Well, I agree… no large difference with the confidence line ! This is not surprising: we have just seen that \[ sd(y^{\text{new}})^+= sd(y_0) \times \sqrt{F_{n-1,n_0-1}(0.8)} \] and in fact the upper \( 80\% \)-confidence bound of \( \sigma \) can be written as \[ \sigma^+= sd(y_0) \times \sqrt{F_{\infty,n_0-1}(0.8)}. \] But I cannot guarantee that the two lines will always be as close in every possible situations.

Back to the frequentist framework

We have seen that \[ sd(y^{\text{new}})^+= sd(y_0) \times \sqrt{F_{n-1,n_0-2}(0.8)}. \] is the Bayesian upper \( 80\% \)-prediction bound of the future sample standard deviation \( sd(y^{\text{new}}) \) (derived from the noninformative reference prior). Actually it is a frequentist \( 80\% \)-prediction bound too, as a consequence of the obvious distributional equality \[ \frac{sd^2(y^{\text{new}})} {sd^2(y_0)} \sim F_{n-1,n_0-1}. \] When the size \( n \) of the future sample goes to \( \infty \), \[ \frac{sd^2(y^{\text{new}})} {sd^2(y_0)} \sim F_{\infty,n_0-1} = \frac{n_0-1}{\chi^2_{n_0-1}}, \] and the asymptotic \( 80\% \)-prediction bound of \( sd(y^{\text{new}}) \) is nothing but the \( 80\% \)-confidence bound of \( \sigma \).

That shows that, if we run the following algorithm, then we are sure that the \( 80\% \)-prediction approach is successful in at least \( 80\% \) of simulations, but the \( 80\% \)-confidence approach is only asymptotically (\( n\to\infty \)) successful in at least \( 80\% \) of simulations,

Algorithm:

  1. Simulate \( n_0=5 \) values from the Gaussian distribution \( {\cal N}(\mu,\sigma^2) \) with fixed \( \mu \) and \( \sigma \)

  2. Derive the optimal sample size \( n \) required to expect a half-width smaller than \( 2 \)
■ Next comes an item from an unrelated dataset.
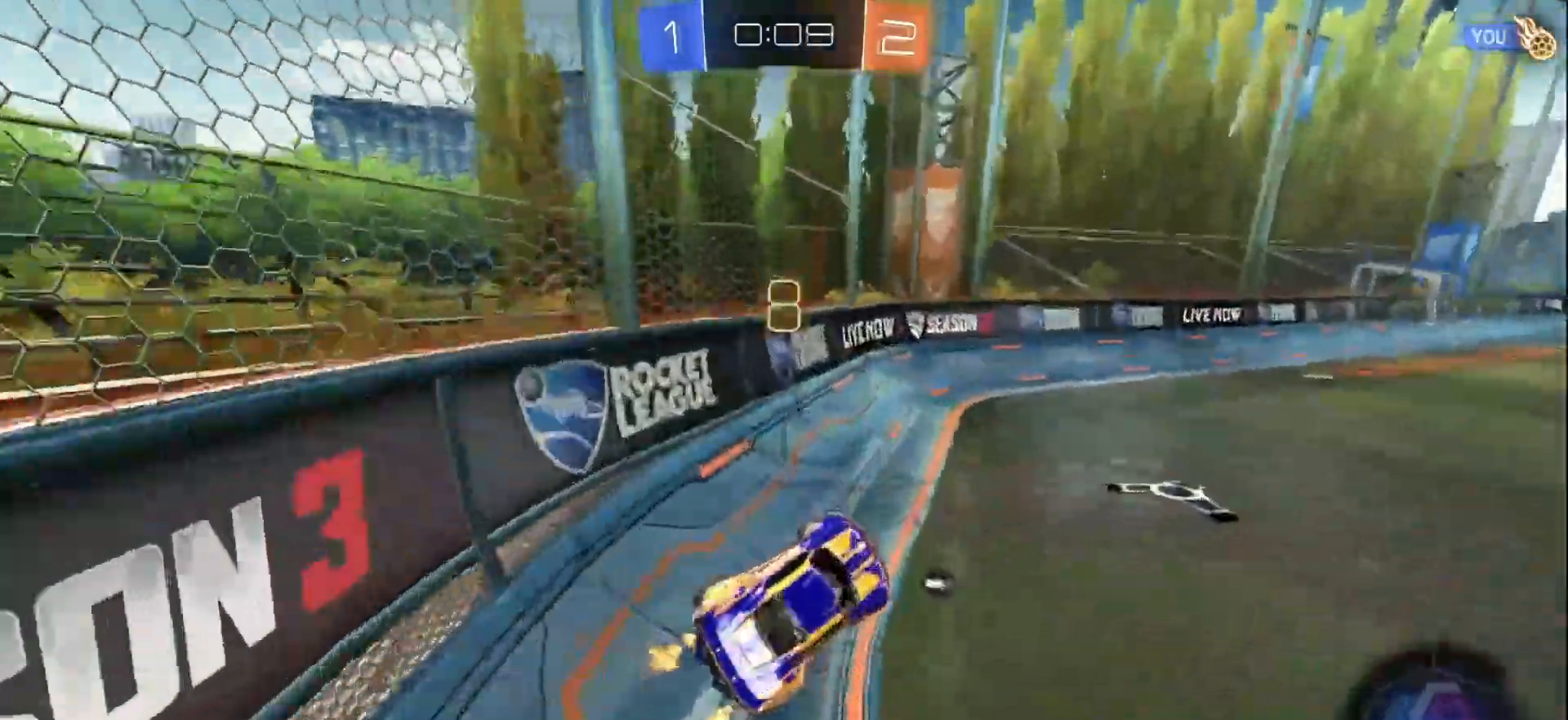
{"buttons": ["R2"], "left_stick": "center", "right_stick": "center", "events": [[67, "A", "down"], [250, "A", "up"], [283, "left_stick", "center"], [483, "B", "up"]]}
    • using the \( 80\% \)-confidence line approach
    • or using the \( 80\% \)-prediction line approach
  3. Simulate \( n \) values from the Gaussian distribution \( {\cal N}(\mu,\sigma^2) \) and say the approach is successful if the half-width is smaller than \( 2 \).

Note on the Bayesian approach

We have seen a Bayesian approach and a frequentist approach that lead both the same result. But besides its better interpretability, the Bayesian approache has another advantage. The Bayesian way to get a prediction interval about the sample standard deviation is conceptually straightforward: we just have to derive the posterior predictive distribution by doing direct calculations. On the other hand, generally speaking, the frequentist approach requires that we find a “trick” to derive a prediction interval. Of course here this is a simple example and it was not difficult to think of the distributional equality \( \frac{sd^2(y^{\text{new}})}{sd^2(y_0)} \sim F_{n-1,n_0-1} \). But I mean that, unlike the Bayesian approach, the frequentist approach is not driven by a general method not depending on the particular statistical model of interest.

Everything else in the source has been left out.